See General Abbott's opinion.
I'm not a lawyer, but I find the stance ridiculous. The Legislature authorized a needle exchange pilot in Bexar County, which by definition involves allowing needles to be exchanged with addicts. But according to Abbott, because:
the Legislature has expressly demonstrated its ability and willingness to exclude otherwise criminal acts from prosecution under the Texas Controlled Substances Act--but did not do so here--this office can neither assume nor legislate such an intent.So in other words, Abbott believes the Legislature intended to allow a needle exchange program in San Antonio but simultaneously intended for participants - both addicts and government employees - to be prosecuted for engaging in it. That's angeringly stupid, but there's little to be done about it until the Legislature gets back to town. Personally, I think Wentworth should have eschewed the opinion and just let the county launch the program. Often in such matters, it's better to ask forgiveness than permission.

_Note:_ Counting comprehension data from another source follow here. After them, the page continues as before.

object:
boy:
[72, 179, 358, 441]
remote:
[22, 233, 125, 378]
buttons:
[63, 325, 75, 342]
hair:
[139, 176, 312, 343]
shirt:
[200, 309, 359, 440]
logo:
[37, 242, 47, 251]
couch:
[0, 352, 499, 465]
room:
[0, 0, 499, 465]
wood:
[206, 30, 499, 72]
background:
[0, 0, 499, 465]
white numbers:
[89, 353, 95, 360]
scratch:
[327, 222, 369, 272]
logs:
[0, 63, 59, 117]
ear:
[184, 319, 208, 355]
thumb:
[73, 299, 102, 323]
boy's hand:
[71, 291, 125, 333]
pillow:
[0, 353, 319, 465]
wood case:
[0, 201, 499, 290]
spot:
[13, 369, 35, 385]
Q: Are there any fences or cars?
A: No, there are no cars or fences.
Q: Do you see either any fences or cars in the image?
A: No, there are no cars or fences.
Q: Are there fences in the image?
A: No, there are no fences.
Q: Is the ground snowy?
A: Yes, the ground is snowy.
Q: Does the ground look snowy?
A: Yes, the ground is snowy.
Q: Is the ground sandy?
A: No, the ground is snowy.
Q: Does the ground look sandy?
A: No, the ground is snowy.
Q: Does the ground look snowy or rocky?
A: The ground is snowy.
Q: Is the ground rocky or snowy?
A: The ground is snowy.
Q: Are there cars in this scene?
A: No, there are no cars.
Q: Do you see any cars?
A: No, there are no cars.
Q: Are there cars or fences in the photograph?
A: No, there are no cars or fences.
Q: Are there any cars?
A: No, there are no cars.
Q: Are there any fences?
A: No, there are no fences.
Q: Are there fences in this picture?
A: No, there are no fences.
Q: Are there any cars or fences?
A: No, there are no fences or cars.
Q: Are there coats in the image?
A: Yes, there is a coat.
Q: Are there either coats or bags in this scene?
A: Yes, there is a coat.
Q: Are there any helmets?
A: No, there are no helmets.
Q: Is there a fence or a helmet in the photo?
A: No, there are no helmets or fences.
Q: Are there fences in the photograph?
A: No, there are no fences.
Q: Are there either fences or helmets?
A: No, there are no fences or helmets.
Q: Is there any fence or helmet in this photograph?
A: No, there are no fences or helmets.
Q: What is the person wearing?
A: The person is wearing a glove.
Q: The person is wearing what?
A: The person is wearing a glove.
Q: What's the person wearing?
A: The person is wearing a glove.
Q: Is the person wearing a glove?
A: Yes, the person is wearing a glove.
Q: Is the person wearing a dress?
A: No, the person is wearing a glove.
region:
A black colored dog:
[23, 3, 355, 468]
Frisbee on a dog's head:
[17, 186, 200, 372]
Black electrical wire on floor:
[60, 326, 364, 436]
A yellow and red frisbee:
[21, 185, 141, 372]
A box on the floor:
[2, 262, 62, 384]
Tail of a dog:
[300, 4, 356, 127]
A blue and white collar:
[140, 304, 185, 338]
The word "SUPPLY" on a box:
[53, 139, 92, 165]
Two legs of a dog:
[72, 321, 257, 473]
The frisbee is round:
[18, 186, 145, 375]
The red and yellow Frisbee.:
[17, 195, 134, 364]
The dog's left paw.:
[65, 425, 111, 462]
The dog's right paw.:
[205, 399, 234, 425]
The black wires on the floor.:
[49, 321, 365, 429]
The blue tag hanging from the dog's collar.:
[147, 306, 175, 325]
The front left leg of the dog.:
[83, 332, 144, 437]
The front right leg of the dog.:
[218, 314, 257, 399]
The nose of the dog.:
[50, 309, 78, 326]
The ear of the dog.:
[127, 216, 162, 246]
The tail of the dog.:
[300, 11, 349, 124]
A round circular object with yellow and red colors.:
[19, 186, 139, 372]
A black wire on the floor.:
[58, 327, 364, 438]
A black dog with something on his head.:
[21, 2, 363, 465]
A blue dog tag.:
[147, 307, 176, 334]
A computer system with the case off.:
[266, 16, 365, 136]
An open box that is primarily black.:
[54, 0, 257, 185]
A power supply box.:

Needle exchange legislation in 2007 enjoyed bipartisan support, and its main opponent in the House of Representatives, Dianne Delisi, won't be back next year, so I suspect the pilot won't have trouble passing again. In fact, I wouldn't be surprised if other counties (like Travis) wanted in on the deal. For now, though, Abbott and Reed have succeeded in delaying the project, though for the life of me I don't understand their motives.